ACEsuit / Polynomials4ML.jl

Polynomials for ML: fast evaluation, batching, differentiation
MIT License
12 stars 5 forks source link

Simpler Static Product #50

Closed cortner closed 1 year ago

cortner commented 1 year ago

This is a suggestion to replace the static product implementation with a recursive code. It is much simpler, because it avoids all the code generation, and it is only marginally slower. This is basically because the compiler will fully resolve and inline the recursion for us.

The old implementation has a lot of additional functionality that the new code doesn't yet provide. So I'm open to keeping both. But for the sake of cleanliness we should also consider replacing the old implementation entirely.

CheukHinHoJerry commented 1 year ago

I will take a closer look at it tmr.

CheukHinHoJerry commented 1 year ago

I did a quick btime and it seems that the new code is even faster than the previous one?? Or did I do something wrong?

ORD = 5
valNB = Val(ORD) # 100 ns
@btime P4ML._prod_ed($b.data, $valNB) # 120.00 ns
@btime P4ML._grad_static_prod($b.data) # 116.54 ns

Both of them eval and diff at the same time.

cortner commented 1 year ago

Interesting- maybe my previous comparison was against only grad - or I changes something else. Not sure...

cortner commented 1 year ago

If you like this, we can label the PR as WIP, bring it to feature parity and remove the old code. But as I said above I'm also happy to keep both for the time being and only experiment with the new static product in the model components that I'm currently extending or rewriting.

CheukHinHoJerry commented 1 year ago

I like this more than the previous one and I guess this would actually be even faster than before.

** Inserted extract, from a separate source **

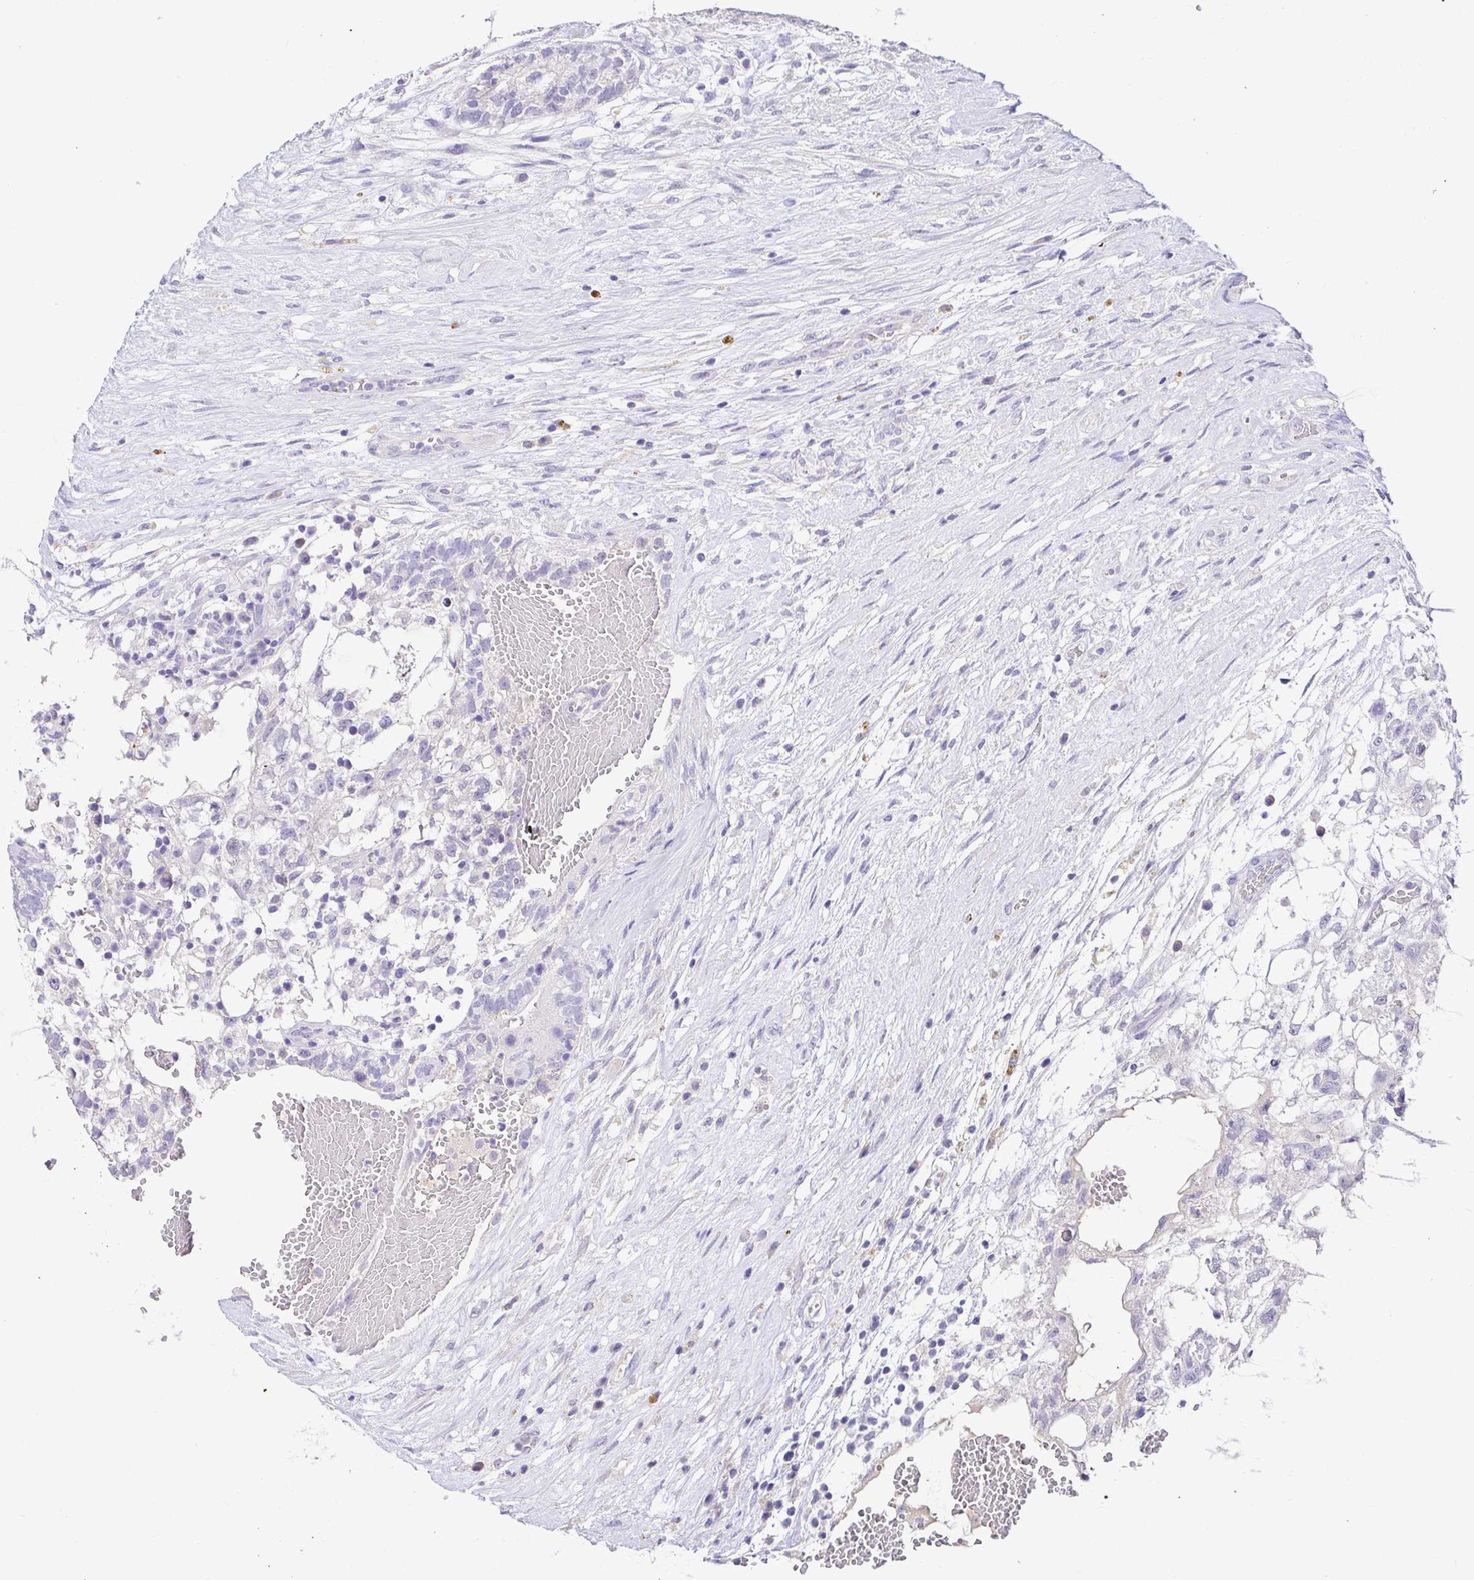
{"staining": {"intensity": "negative", "quantity": "none", "location": "none"}, "tissue": "testis cancer", "cell_type": "Tumor cells", "image_type": "cancer", "snomed": [{"axis": "morphology", "description": "Normal tissue, NOS"}, {"axis": "morphology", "description": "Carcinoma, Embryonal, NOS"}, {"axis": "topography", "description": "Testis"}], "caption": "Human testis embryonal carcinoma stained for a protein using immunohistochemistry (IHC) demonstrates no staining in tumor cells.", "gene": "CDO1", "patient": {"sex": "male", "age": 32}}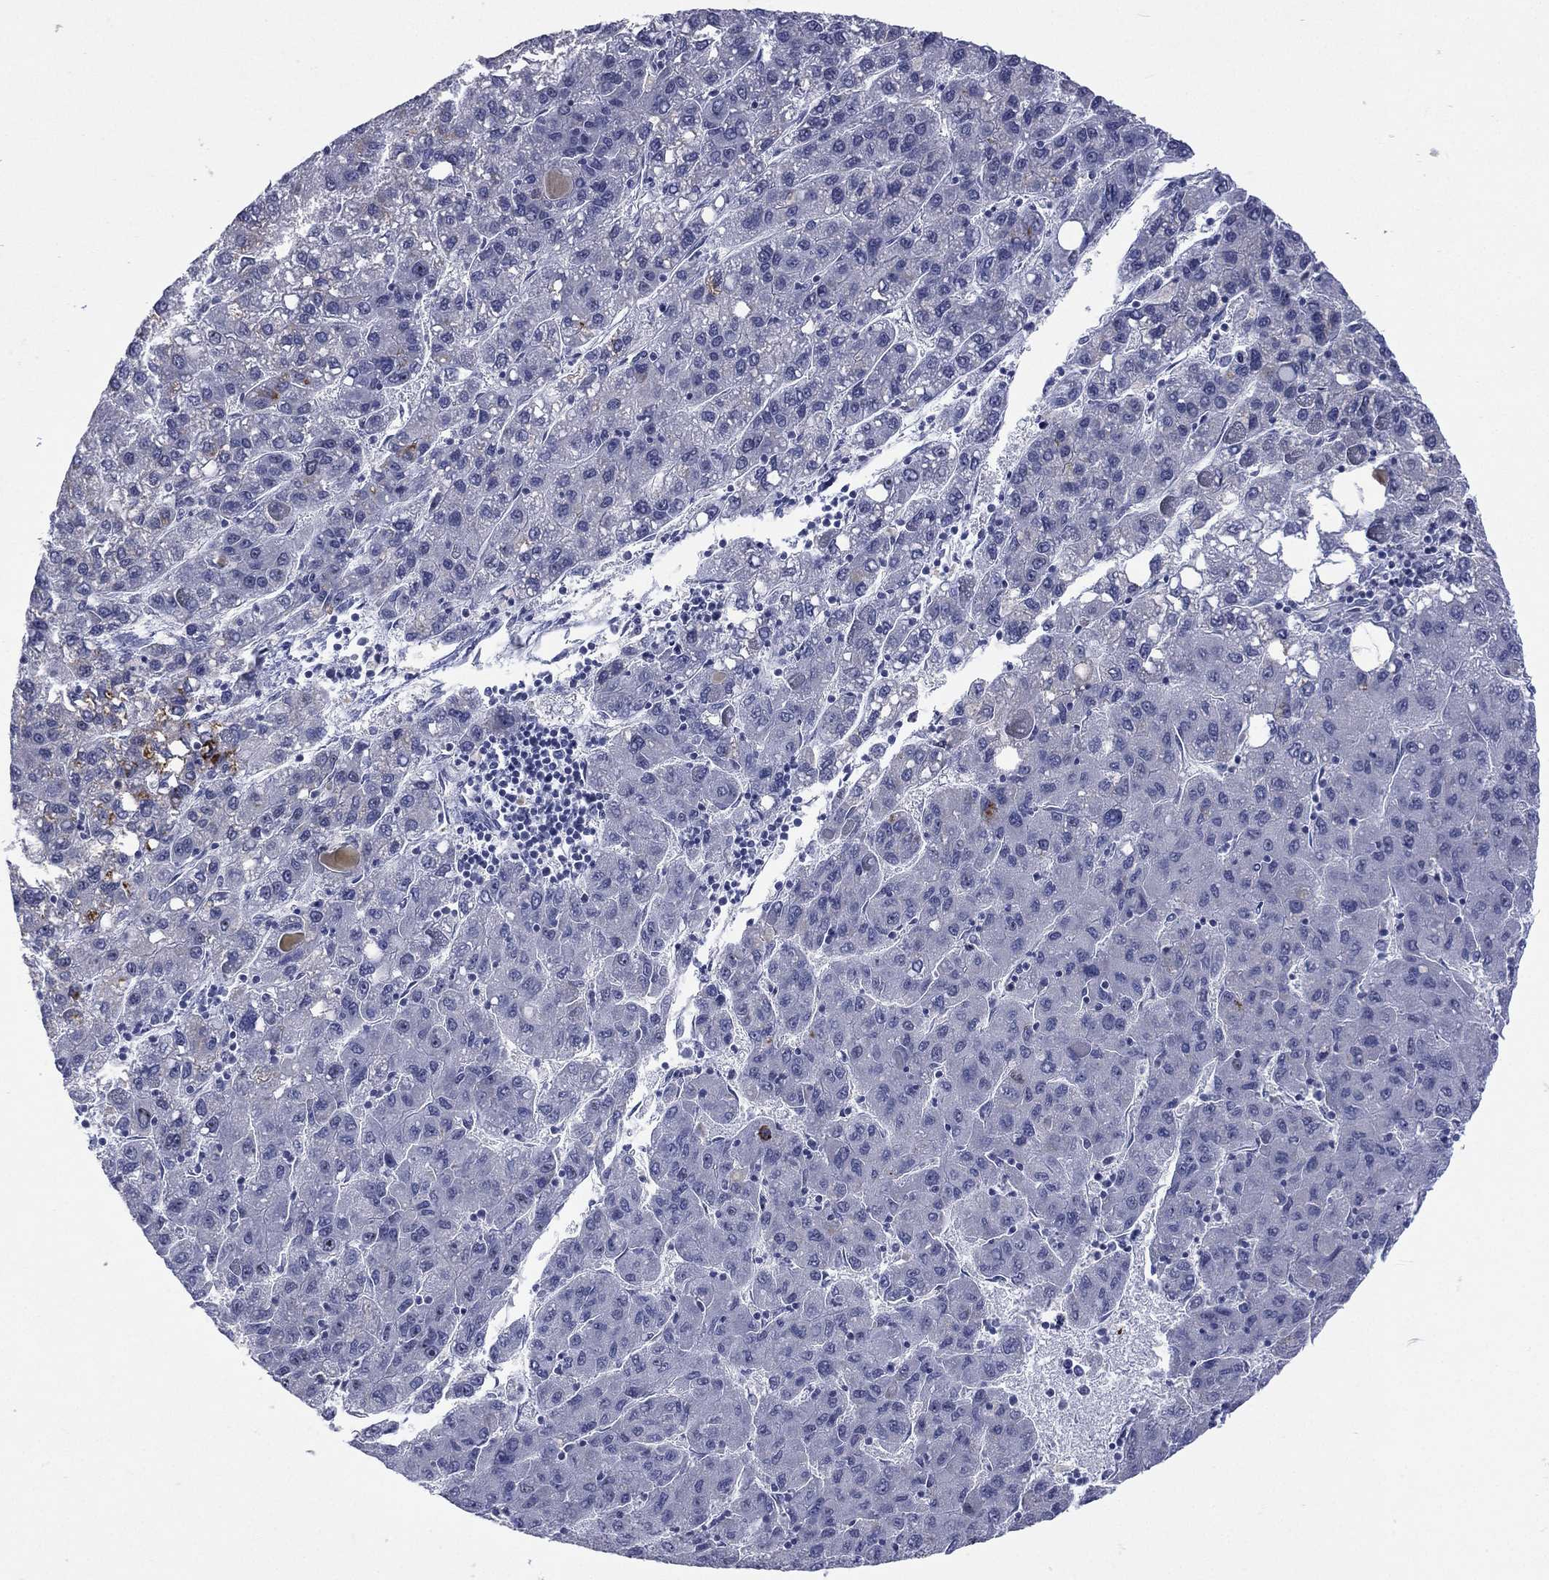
{"staining": {"intensity": "negative", "quantity": "none", "location": "none"}, "tissue": "liver cancer", "cell_type": "Tumor cells", "image_type": "cancer", "snomed": [{"axis": "morphology", "description": "Carcinoma, Hepatocellular, NOS"}, {"axis": "topography", "description": "Liver"}], "caption": "High magnification brightfield microscopy of liver hepatocellular carcinoma stained with DAB (3,3'-diaminobenzidine) (brown) and counterstained with hematoxylin (blue): tumor cells show no significant expression.", "gene": "SSX1", "patient": {"sex": "female", "age": 82}}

There is also a ‘prod_ed2’ functionality that the new implementation needs. After we work that out I can do a quick btime and replace all the old static prod with the new one to see what we lose/gain.

I suggest to work everything out in this PR if you are not in urgent merging that?

cortner commented 1 year ago

ok for me. Please feel free to push to it. I won't need anything else from it at the moment so won't edit it further.

CheukHinHoJerry commented 1 year ago

Sure. Thank you.

CheukHinHoJerry commented 1 year ago
@btime evaluate_ed!(bA, bdA, basis, bBB) # 1.151 μs
@btime evaluate_ed!(bA, bdA, basis2, bBB) # 1.156 μs

This is the sparseproduct btime. Basically no difference I guess since most of the time are used for memory access/overwrite. I suggest simply replace the previous product with the new one and put the old one in backup in case we need that later. Sounds good? @cortner

cortner commented 1 year ago

I'm ok with that. Thanks for testing this.

cortner commented 1 year ago

I wonder whether _grad_static_prod should be renames _static_prod_ed -- that would be more consistent with evaluate_ed??

CheukHinHoJerry commented 1 year ago

Agree. I will do that now. Another problem is that there is a _code_prod_ed2 function that I haven't figure out its recursion yet. I will use the previous one for now. That function is only used in frule of sparseproduct which I think we don't want to focus on now.

cortner commented 1 year ago

Can't you just forwarddiff the gradient?

CheukHinHoJerry commented 1 year ago

Sorry I am a bit confused about what was implemented ... Neither frule of sparseproduct or _code_prod_ed2 is tested and I expect the second order derivatives are all zero?

cortner commented 1 year ago

I don't understand your last comment. I hadn't planned to implement frules for _static_prod at all. By "forwarddiff" I just meant to use ForwardDiff or even directly evaluate _static_prod_ed using a chunk of duals.

but if this is not needed right now, then I would prefer we document, merge and write an issue to document which methods are missing.

I expect the second order derivatives are all zero?

why?

CheukHinHoJerry commented 1 year ago

What _code_prod_ed2 is in my mind is the second derivative of $x_1 x_2 ... x_N$ with respect to each $x_i$ and they are all zeros? Please correct me if I am wrong...

And yes I did the renaming and we can just do the merge.

cortner commented 1 year ago

I see - no I think it should be the hessian

CheukHinHoJerry commented 1 year ago

That's why... Sorry for misunderstanding that. The previous implementation uses the fact that the Hessian is symmetric and it only stores the lower triangular entries. I tried with ForwardDiff and it is much slower than the current version.

But I think we don't need this now so we can just merge as you suggested?

cortner commented 1 year ago

ok - will do.

cortner commented 1 year ago

merging now so I can finalize the next PR - if any problems remain we can catch them there.